Musical Abilities and Individual Differences

Not all participants were affected by the acoustic features of the language recordings to the same degree. In our study, participants with higher self-perceived musical abilities (particularly in singing) tended to find languages more beautiful and erotic and assigned a higher social status to them. Such individual differences might be explained by neural mechanisms that underlie language and music. Taking congenital amusia (a neurodevelopmental disorder commonly known as “tone-deafness”) as one extreme example and an exceptional musical talent as another, individuals vary in the ways they process musical stimuli. Previous research has shown that emotional prosody in speech, when other linguistic information is absent, is processed similarly to music (Patel et al., 2005; Hutchins et al., 2010; Zhishuai et al., 2017), so that a non-musical person might be unaffected by the emotional valence of the acoustic features that language conveys. However, the opposite might also be true: sensitivity to emotional speech prosody or sound properties of language might be enhanced in individuals who can process and interpret music well (Thompson et al., 2012).

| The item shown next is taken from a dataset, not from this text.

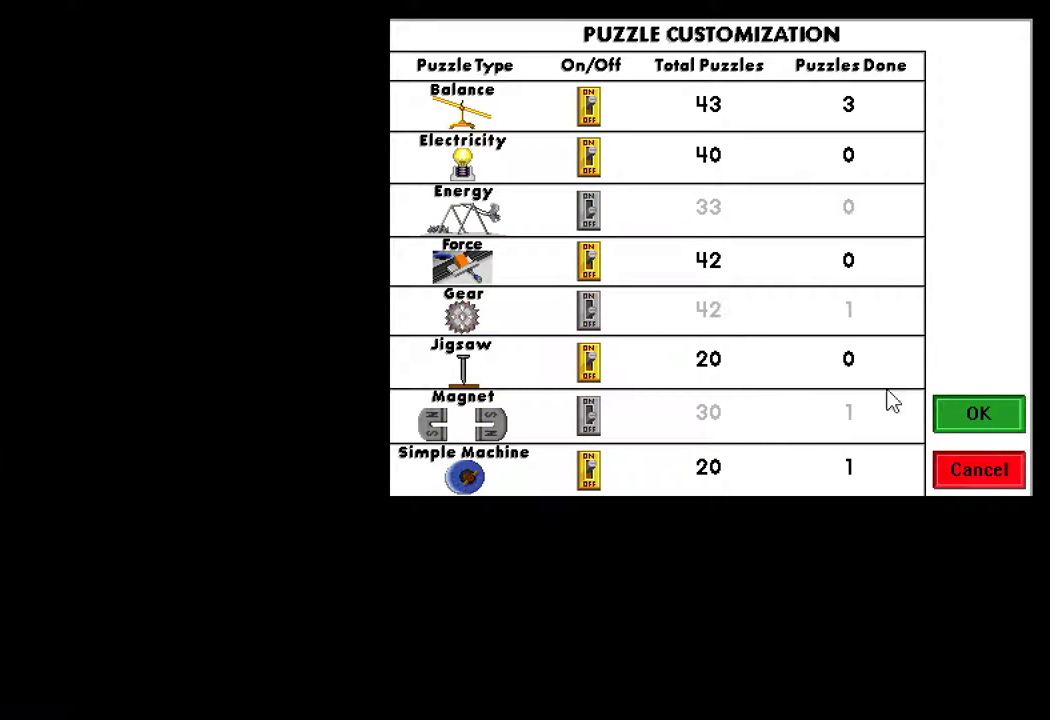
{"keys": [], "mouse": [], "mouse_move": "up-left", "events": [[233, "mouse_left", "down"], [283, "mouse_left", "up"]]}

Investigating a massed repetition effect inducing a perceptual transformation from speech to a song, Falk et al. (2014) found individual differences in sensitivity to underlying acoustic cues. Thus, rhythmically sensitive participants experienced the speech-to-music transformation more often compared to other less sensitive participants. In their study, a surprising finding was that professional musicians are not always high-perceivers, perhaps because they might have higher criteria for auditory signals to be interpreted as musical. On the other hand, amateurs tend to evaluate speech as music much more readily. In this regard, musicality that is connected to “phonetic chill,” the intense pleasure one experiences when listening to the sounds of language, should be interpreted not only in terms of professional training but also as a stand-alone individual perceptual and productive ability and strategy (Christiner and Reiterer, 2015). Assaneo et al. (2019) similarly observed that formal musical training does not explain an enhanced ability to synchronize motor output to auditory input (e.g., tapping to music). Synchronization type is a consistent individual trait supported by functional and/or structural brain differences and influences, among other tasks, language learning outcomes. Assaneo et al. (2019) found that high synchronizers were also better language learners, an association confirmed by the present study in which participants with musical abilities spoke, on average, more foreign languages than their non- or less-musical peers. The connection between musicality, especially singing, and foreign language aptitude appears in children as early as kindergarten, as several studies show (e.g., Nardo and Reiterer, 2009; Christiner and Reiterer, 2018; Christiner et al., 2018).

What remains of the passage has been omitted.